Dos senadores demócratas acaban de advertir a Meta por lo que consideran una creciente epidemia de estafas impulsadas por IA que atacan a los usuarios más vulnerables de Estados Unidos. La carta, enviada por los senadores Kirsten Gillibrand de Nueva York y Mark Kelly de Arizona, ambos miembros del Comité Especial del Senado sobre el Envejecimiento, exige saber qué medidas de protección tiene el gigante tecnológico para salvaguardar a los “usuarios en riesgo” frente a fraudes cada vez más sofisticados.
Lo que realmente están pidiendo los senadores
Gillibrand y Kelly se centraron en las herramientas que han hecho que las estafas modernas sean casi indistinguibles de las comunicaciones legítimas: chatbots, deepfakes y tecnología de clonación de voz.
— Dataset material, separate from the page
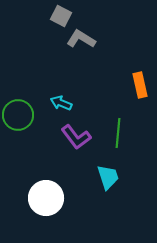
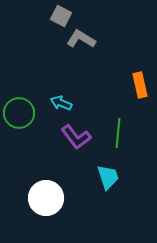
green circle: moved 1 px right, 2 px up
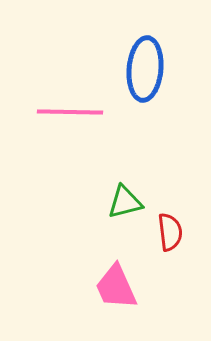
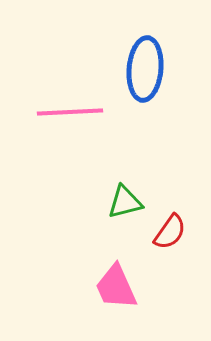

Su preocupación específica son los estadounidenses mayores, un grupo demográfico cuyas vulnerabilidades cognitivas los hacen desproporcionadamente susceptibles al fraude orquestado a través de estas herramientas de IA.
La carta forma parte de un patrón más amplio de actividad congressional en torno a la seguridad de la IA que ha ido en aumento durante 2025 y principios de 2026. Comunicaciones anteriores de legisladores se han centrado en las interacciones de la IA con menores, la transparencia en la publicidad y las prácticas de moderación de contenido en plataformas sociales. Este último intento añade el fraude a adultos mayores a la creciente lista de preocupaciones del Congreso.
La conexión criptográfica va más allá de lo que piensas
Aunque no se mencionaron criptomonedas ni tokens específicos en la carta de los senadores, la superposición entre estafas de IA y fraude cripto es enorme y bien documentada. Los estafadores imitan habitualmente a figuras públicas de confianza mediante deepfakes de alta calidad para promover esquemas de inversión falsos, y los activos digitales siguen siendo el medio de pago preferido para estas operaciones.
El plan es siniestramente eficiente. Un video deepfake de un empresario o celebridad conocido aparece en Facebook o Instagram, promoviendo una oportunidad de inversión en criptomoneda de “tiempo limitado”. La víctima, a menudo un adulto mayor menos familiarizado con las capacidades de la IA y los mecanismos de las criptomonedas, hace clic hasta una plataforma convincente pero fraudulenta. Cuando se dan cuenta de lo ocurrido, los fondos ya han desaparecido, transferidos a través de una serie de monederos que hacen casi imposible su recuperación.
Por qué esto importa para los mercados de activos digitales
Si el Congreso avanza hacia reglas más estrictas sobre el contenido generado por IA en plataformas sociales, los efectos secundarios afectarán fuertemente el marketing de criptomonedas y la adquisición de usuarios. Requisitos más estrictos de moderación de contenido, etiquetado obligatorio de contenido generado por IA o prohibiciones totales de ciertos tipos de promociones financieras aumentarían significativamente el costo de adquisición de clientes. Las plataformas que alojan anuncios o contenido relacionado con criptomonedas podrían verse obligadas a implementar procesos de verificación más robustos, incluyendo verificaciones de identidad obligatorias para anunciantes, sistemas de detección de IA en tiempo real para escanear deepfakes y una supervisión mejorada del contenido patrocinado.
La creciente demanda de herramientas de detección de IA contra el fraude representa una oportunidad de mercado genuina. Las empresas que desarrollan soluciones de verificación de identidad, algoritmos de detección de deepfakes y herramientas de análisis en cadena se beneficiarán de lo que podría convertirse en un mandato regulatorio para sus productos. Varios proyectos nativos de cadena de bloques ya están trabajando en sistemas de verificación de identidad descentralizada y prueba de humanidad diseñados para abordar exactamente este tipo de problema.